The AdaptiveCpp runtime follows a specification that expands on the Khronos SYCL specification.

The following image illustrates the runtime architecture: Runtime architecture

Compiler

Compilation of user code is driven by a python script called acpp which provides a uniform interface to the compilers for individual backends.

Glue

If a connection needs to be established between some of the other components that requires intimate knowledge or implementation details of both, the glue part of AdaptiveCpp is the right place.
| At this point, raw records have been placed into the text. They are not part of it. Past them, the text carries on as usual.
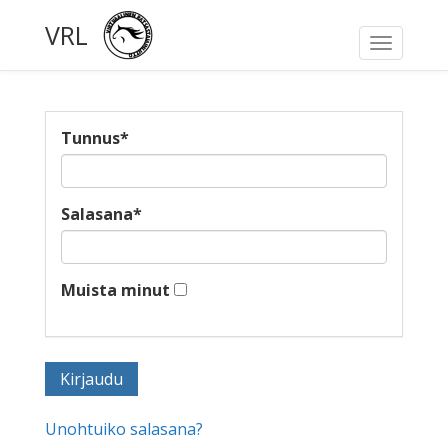
VRL
Toggle
navigati
Tunnus
*
Salasana
*
Muista minut
Unohtuiko salasana?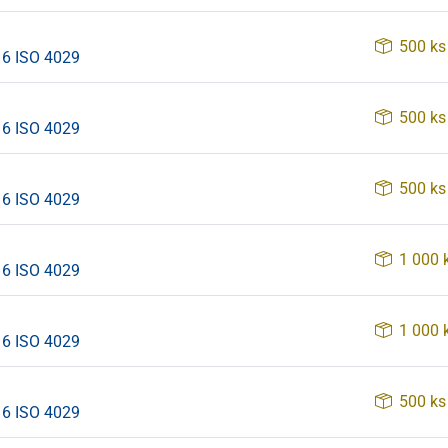
500 ks
16 ISO 4029
500 ks
16 ISO 4029
500 ks
16 ISO 4029
1 000 
16 ISO 4029
1 000 
16 ISO 4029
500 ks
16 ISO 4029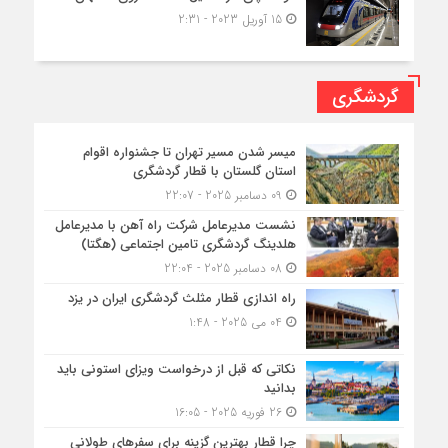
15 آوریل 2023 - 2:31
گردشگری
میسر شدن مسیر تهران تا جشنواره اقوام
استان گلستان با قطار گردشگری
09 دسامبر 2025 - 22:07
نشست مدیرعامل شرکت راه آهن با مدیرعامل
هلدینگ گردشگری تامین اجتماعی (هگتا)
08 دسامبر 2025 - 22:04
راه اندازی قطار مثلث گردشگری ایران در یزد
04 می 2025 - 1:48
نکاتی که قبل از درخواست ویزای استونی باید
بدانید
26 فوریه 2025 - 16:05
چرا قطار بهترین گزینه برای سفرهای طولانی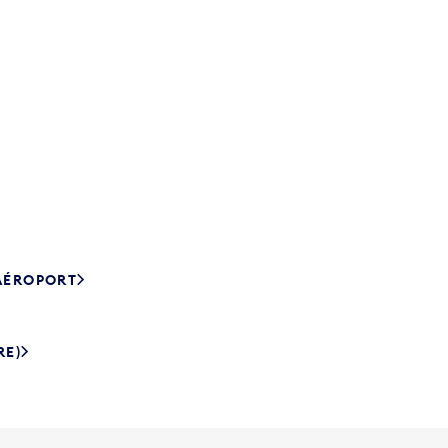
’AÉROPORT
RE)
The most important part of the glue code are the kernel launchers. The kernel launchers, as the name suggests, implement launching a SYCL kernel for a particular backend. While launching a kernel is semantically part of the runtime as it is subject to the runtime's scheduling decisions, it cannot be a part of the runtime: Launching a kernel may in general require specific compilers (think e.g. of the CUDA <<<>>> syntax or OpenMP pragmas). At the same time, relying on special compilers is only supported in the SYCL interface. The solution is to implement the kernel launch code as a header-only library that is included by the SYCL interface. The kernel launcher code generates a function object which, when executed, will invoke the kernel. This means we can simply pass this function object to the runtime, which will then invoke it when required without having to deal with the question of how exactly a kernel launch happens and what compiler was needed to generate the kernel.

Depending on how much of the SYCL execution model is already provided by the backend, kernel launchers can be relatively simple (e.g. on CUDA/HIP) or more complex. For example, the OpenMP CPU backend needs to also implement parts of the SYCL execution model that are not naturally available already.